I just read this great article: How Not to be a Social Media Guru. If you know me personally, you will know how much I detest the term “social media guru”. There may be a few guru’s out there, but unless your name is on par with Chris Brogan, you are not a guru! Sorry… However, I take no offense to using the term ‘junkie’. So go ahead, call yourself a junkie. I do!
Check out this animated video: NSFW!
From How Not to be a Social Media Guru, here are a few of my favorite excerpts!
Don’t equate prolific use with prolific ability
Just because you have 10,000 followers on Twitter and were on MySpace before Tila Tequila doesn’t mean you’re a social media expert.
Bring some experience to the table
Simple rule: if you have minimal relevant work experience, you should probably not be consulting. In most industries, individuals don’t jump right into ‘consulting‘. They build knowledge and skill through years of experience….
It shouldn’t be any different with social media…. If you wouldn’t hire a CRM consultant who had never touched a piece of CRM software, why would you pay a college student with a blog and no real world work experience to be the face of your company on Facebook?
Your compensation has to be aligned with the tasks you perform
A prospective client may not have accounts on Facebook, Twitter or MySpace but if your social media consulting consists of signing clients up for popular social media services, think carefully about what that’s worth. Hint: it’s not $10,000, or $125/hour.
~Note: I offer these services for free
Don’t call yourself a social media guru
Don’t call yourself a social media guru. Or expert. Or ‘thought leader‘. Instead, describe what it is you do. Examples:
- I help train businesses on how to use social media tools.
- I help companies incorporate social media into their marketing campaigns.
Note that a good description will implicitly define the skill level associated with your services. In the examples above, for instance, training businesses to use social media tools obviously requires a different skill set than working with companies to incorporate social media into their marketing campaigns.

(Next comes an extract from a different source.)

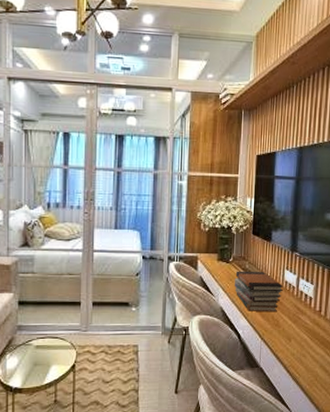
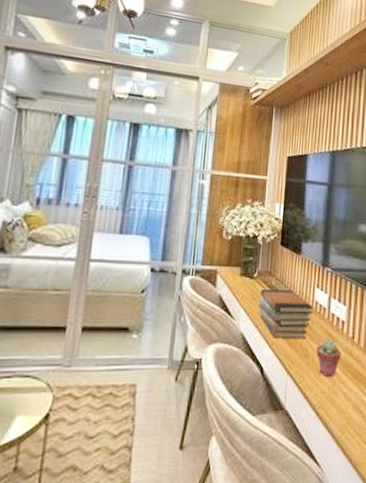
potted succulent: none [286,313,309,342] -> present [315,340,342,377]

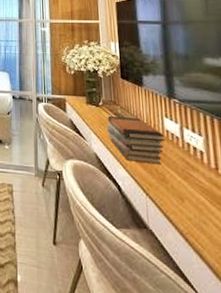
potted succulent: present [315,340,342,377] -> none [173,168,206,205]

Needless to say, the former probably requires less skill, experience and strategic know-how than the latter, and the compensation sought for each should reflect that.
~Note: I am a teacher/trainer, but more importantly, I help companies incorporate social media in to their marketing campaigns.
5 Comments Add yours
Great post Sonya, that “Guru” word drives me crazy too, I fully agree that your compensation needs to be aligned with the services you perform. Setting up a fb page or twitter account is a ridiculous thing to charge for. However teaching someone how to properly implement it is a completely different story. Love your posts! Keeps me thinking.
Thanks Leah. I thought we might agree on this 🙂
Oh my gosh, Sonya, are you swimming in my head again. We have these conversations around here all the time.
I don’t know of too many deserving individuals that would want to be called a guru at anything. No matter how well we do our jobs, we are only has good as how good we can be tomorrow.
LOL – Keith, I know we agree wholeheartedly on this topic. I also read this the other day… “Social media is an INGREDIENT, not a tactic”. I know you will appreciate and understand that.